After installation, the problem was resolved.

Giving up

After resolving the problems above, I still ran into additional problems with psycopg2 and brotlipy… At this point I have sunk 2 hours into running pip install -r requirements.txt with still the “build” and “install” parts ahead of me. The risk of messing up my laptop feels unworthy of the reward I can get, so I will pivot to using a different method for setting up the development environment.

Using Mamba

Thanks to Apple putting a measly 8GB of RAM on the MacBook Air I can’t afford to run Docker (which I will use as a last resort, but which will also require me to use a beefier laptop). Will try mamba as recommended by pandas’ own website

First you need to install mamba using the installation script, then from the project root:

# Create and activate the build environment
mamba env create
mamba activate pandas-dev

# Build and install pandas
python setup.py build_ext -j 4
python -m pip install -e . --no-build-isolation --no-use-pep517

# Verify build
python -c "import pandas; print(pandas.__version__);"

This all works, but it overrides my pyenv installation, which I don’t like.

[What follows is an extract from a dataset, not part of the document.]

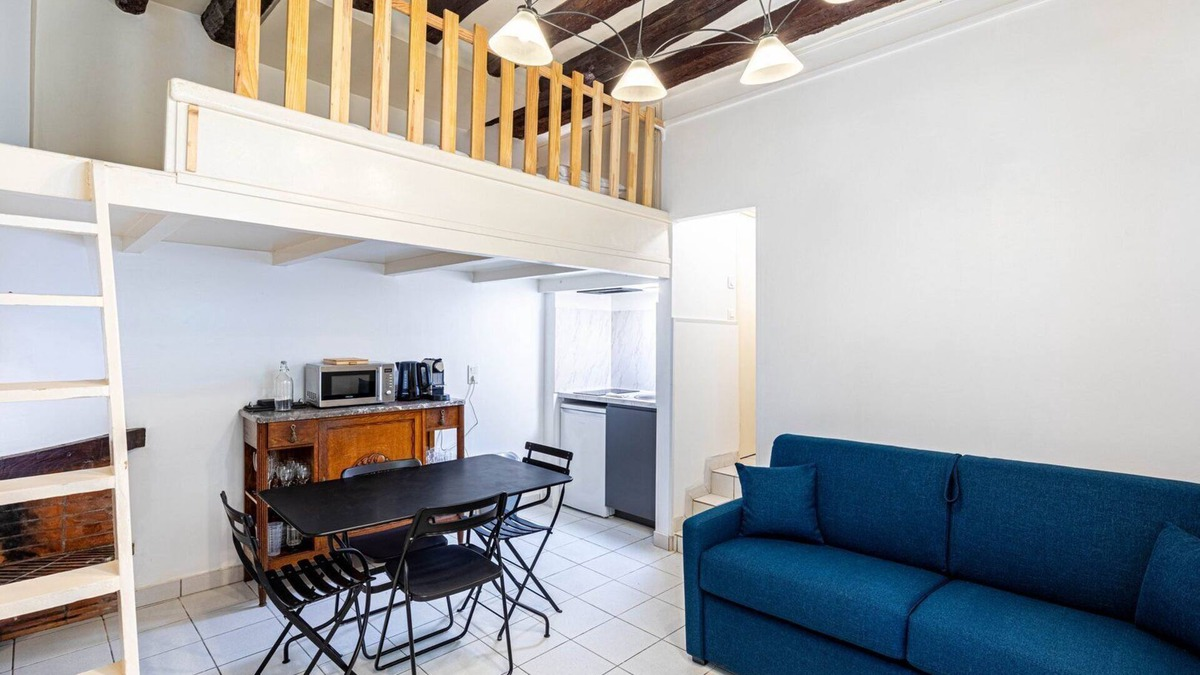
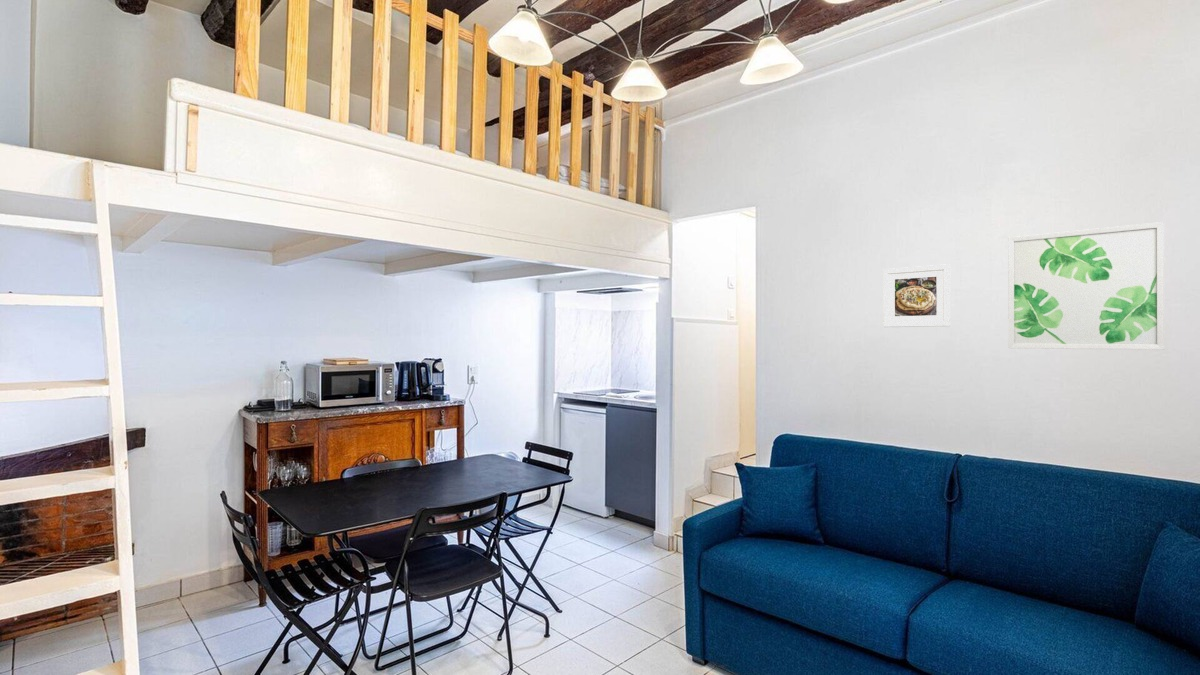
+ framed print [882,263,951,328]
+ wall art [1007,221,1165,351]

rm -rf /Users/ganyuxu/mambaforge

I would rather use Docker and VSCode than letting unfamiliar virtual environment mess with my laptop.

Conclusion

  1. It would be great if there can be some way to only install a small portion of the dependencies
  2. pip needs to get its dependency resolver fixed
  3. Maybe I should think about using Codespace or GitPod, but I don’t like VSCode, and the vim plugin on VSCode just won’t do it. Maybe I should consider doing a project where I can have Neovim in a container…